SEJ President’s Report: 30th Anniversary Prompts Big-Picture Look at SEJ’s Future
The Society of Environmental Journalists is about to turn 30, and when you touch down at Denver International Airport on your way to our annual conference in October, it will mark a homecoming of sorts for SEJ.
SEJ was incorporated on Valentines Day 1990, and over the decades, we’ve held conferences more than once in Chattanooga, Pittsburgh and New Orleans. But since we held our inaugural annual conference in Boulder in 1991, SEJ has never returned to Colorado.
Until now.
This year’s conference at Colorado State University in Fort Collins has been eight years in the making. Former board Future Sites Committee chair Douglas Fischer and I first discussed the possibility of bringing a conference to CSU in 2011 while I was the environment reporter for the Fort Collins Coloradoan newspaper.
I hope you’ll find Northern Colorado to be a living laboratory for environmental journalism — an ultimate reporters’ toolbox at 5,000 feet. The region is replete with public lands, federal agency offices and labs, university researchers and a concentration of news sources for nearly all the issues many of us report on daily.
A generational transition
This year’s conference isn’t just happening four months before our 30th birthday, it’s happening amid SEJ’s long transition from one generation to the next. September marks Meaghan Parker’s first anniversary as SEJ’s new executive director, and the end of my third and final year as SEJ president.
We’re planning to kick off SEJ’s anniversary year thinking deeply about what SEJ will look like in its fourth decade. That means looking deeply at how we need to evolve to best meet the needs of our members and support environmental journalism at a time when local journalism continues its decline and the federal government routinely threatens journalists, press freedoms and government transparency.
Thanks to Meaghan’s superb fundraising efforts, eager donors, strong membership and many other factors, SEJ will be heading into 2020 on solid financial footing. The Fort Collins conference is poised to be SEJ’s biggest ever and the outlook for potential grant funding for the next year is exceptional.
Thanks to the generosity of the Hewlett Foundation, SEJ has secured a grant to help cover costs of strategic planning, including hiring Scott Miller, a former SEJ member and former president of Resource Media.
Our goal for SEJ’s new strategic plan is
for it to set the agenda for SEJ staff and
for the board for the next several years with
a set of clear, specific organizational goals.
Most strategic plans end up being filed away to gather dust without ever again seeing the light of day. Our goal for SEJ’s new strategic plan is for it to set the agenda for SEJ staff and for the board for the next several years with a set of clear, specific organizational goals. The plan will help determine staff and board performance metrics for SEJ and guide the board when we consider new programs or when reconsidering old ones.
The plan will help us answer the questions: Should SEJ grow beyond its current 1,400 or so members? If so, by how much? To what degree should SEJ focus on services for members vs. expanding our programs supporting environmental journalism more broadly? What are SEJ’s diversity goals, and what steps can we take to be more equitable and inclusive?

● Data lines
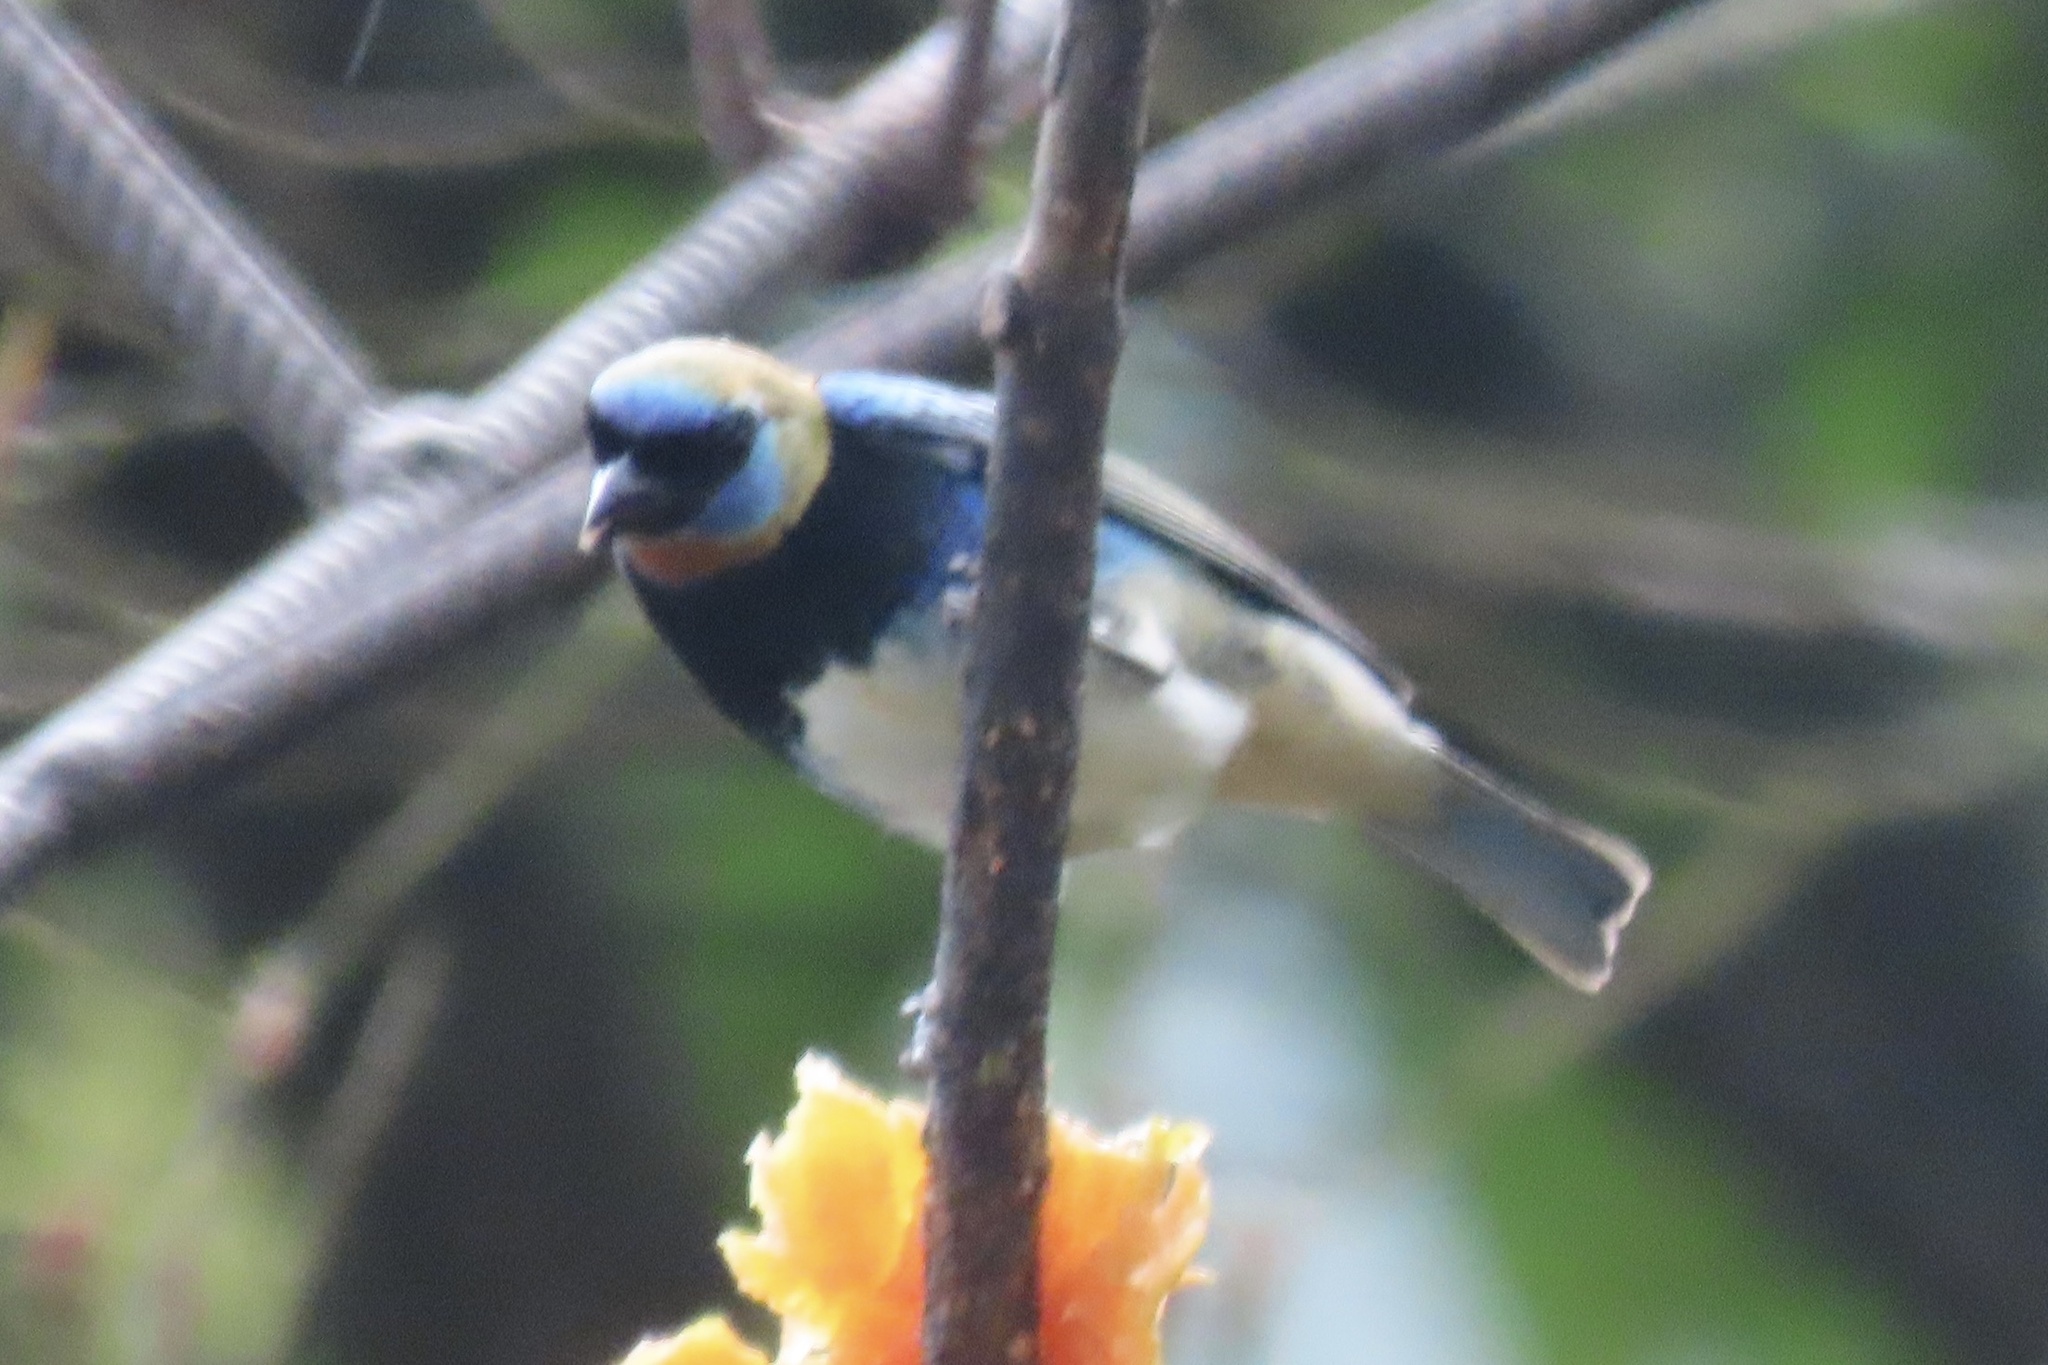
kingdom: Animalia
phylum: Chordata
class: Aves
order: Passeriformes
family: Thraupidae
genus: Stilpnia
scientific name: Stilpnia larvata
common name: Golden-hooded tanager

* * *

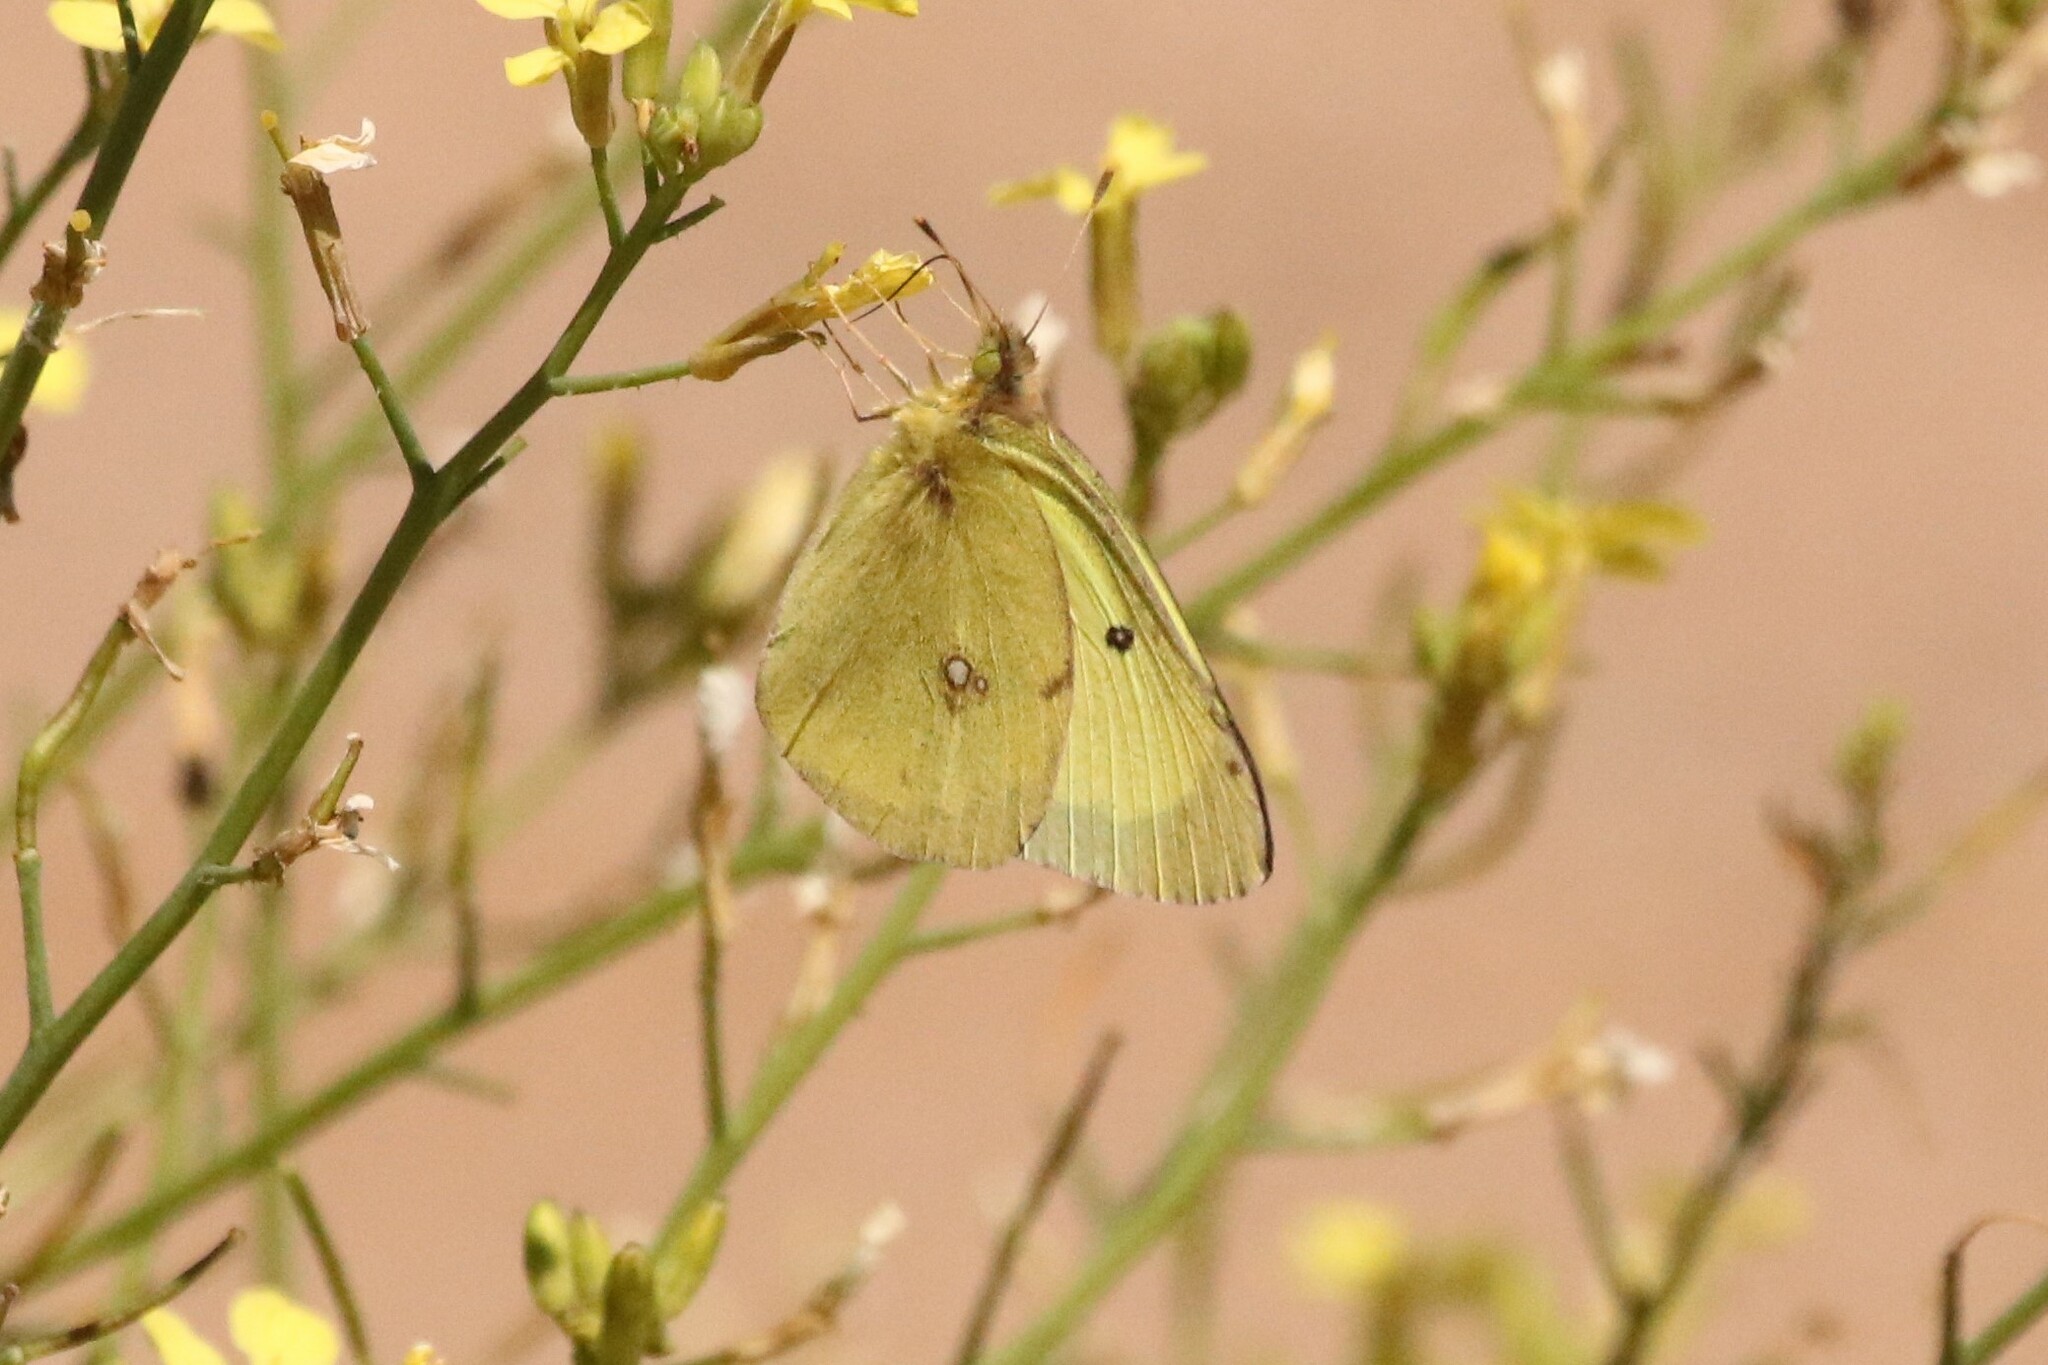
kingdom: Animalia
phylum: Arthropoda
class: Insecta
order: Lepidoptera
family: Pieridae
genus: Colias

● Exercise
Reproduce verbatim the section of the SEJ president's report that opens with the words containing "Thanks to Meaghan’s" and closes with "year is exceptional.".

● Complete output
Thanks to Meaghan’s superb fundraising efforts, eager donors, strong membership and many other factors, SEJ will be heading into 2020 on solid financial footing. The Fort Collins conference is poised to be SEJ’s biggest ever and the outlook for potential grant funding for the next year is exceptional.